__TASK__: Could you rewrite the lines below with "Metropolitan Opera" changed to "Met Opera" wherever it appears, keeping everything else the same and leaving out the pictures?

━━━━━━━━

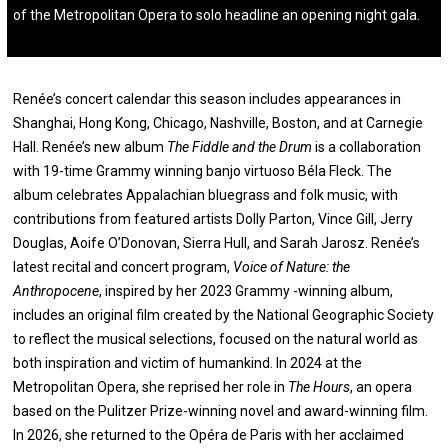
of the Metropolitan Opera to solo headline an opening night gala.
Renée’s concert calendar this season includes appearances in
Shanghai, Hong Kong, Chicago, Nashville, Boston, and at Carnegie
Hall. Renée’s new album
The Fiddle and the Drum
is a collaboration
with 19-time Grammy winning banjo virtuoso Béla Fleck. The
album celebrates Appalachian bluegrass and folk music, with
contributions from featured artists Dolly Parton, Vince Gill, Jerry
Douglas, Aoife O’Donovan, Sierra Hull, and Sarah Jarosz. Renée’s
latest recital and concert program,
Voice of Nature: the
Anthropocene
, inspired by her 2023 Grammy -winning album,
includes an original film created by the National Geographic Society
to reflect the musical selections, focused on the natural world as
both inspiration and victim of humankind. In 2024 at the
Metropolitan Opera, she reprised her role in
The Hours
, an opera
based on the Pulitzer Prize-winning novel and award-winning film.
In 2026, she returned to the Opéra de Paris with her acclaimed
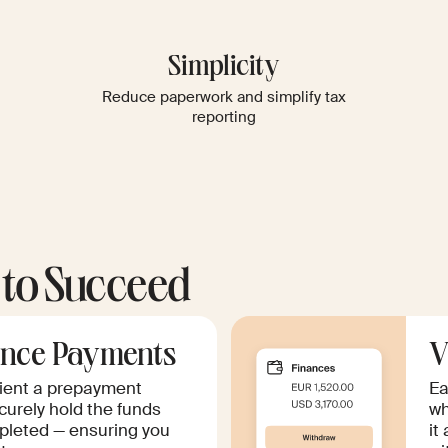
Simplicity
Reduce paperwork and simplify tax
reporting
 to Succeed
nce Payments
V
lient a prepayment
Ea
curely hold the funds
wh
mpleted — ensuring you
it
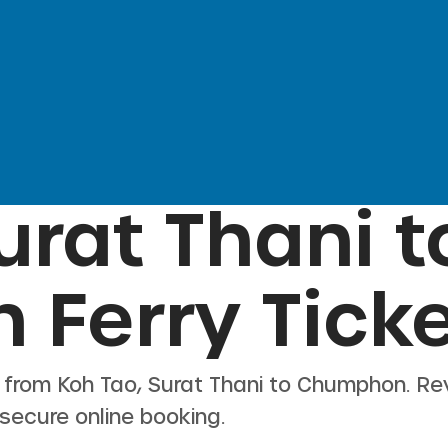
urat Thani
t
n
Ferry Tick
s from
Koh Tao, Surat Thani
to
Chumphon
. Re
 secure online booking.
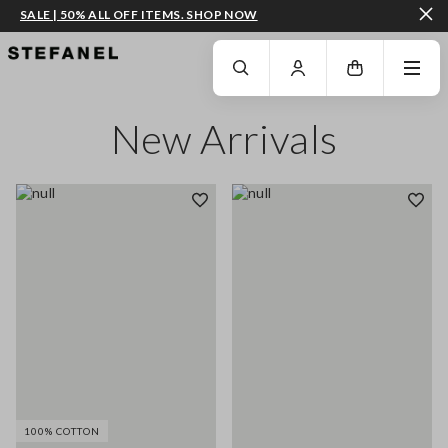
SALE | 50% ALL OFF ITEMS. SHOP NOW
GO TO MAIN CONTENT
SCROLL DOWN TO THE BOTTOM OF THE PAGE
New Arrivals
100% COTTON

━━━━━━━━

__SOLUTION FOR THIS TASK__:
of the Met Opera to solo headline an opening night gala.
Renée’s concert calendar this season includes appearances in
Shanghai, Hong Kong, Chicago, Nashville, Boston, and at Carnegie
Hall. Renée’s new album
The Fiddle and the Drum
is a collaboration
with 19-time Grammy winning banjo virtuoso Béla Fleck. The
album celebrates Appalachian bluegrass and folk music, with
contributions from featured artists Dolly Parton, Vince Gill, Jerry
Douglas, Aoife O’Donovan, Sierra Hull, and Sarah Jarosz. Renée’s
latest recital and concert program,
Voice of Nature: the
Anthropocene
, inspired by her 2023 Grammy -winning album,
includes an original film created by the National Geographic Society
to reflect the musical selections, focused on the natural world as
both inspiration and victim of humankind. In 2024 at the
Met Opera, she reprised her role in
The Hours
, an opera
based on the Pulitzer Prize-winning novel and award-winning film.
In 2026, she returned to the Opéra de Paris with her acclaimed
Simplicity
Reduce paperwork and simplify tax
reporting
 to Succeed
nce Payments
V
lient a prepayment
Ea
curely hold the funds
wh
mpleted — ensuring you
it
urat Thani
t
n
Ferry Tick
s from
Koh Tao, Surat Thani
to
Chumphon
. Re
 secure online booking.
SALE | 50% ALL OFF ITEMS. SHOP NOW
GO TO MAIN CONTENT
SCROLL DOWN TO THE BOTTOM OF THE PAGE
New Arrivals
100% COTTON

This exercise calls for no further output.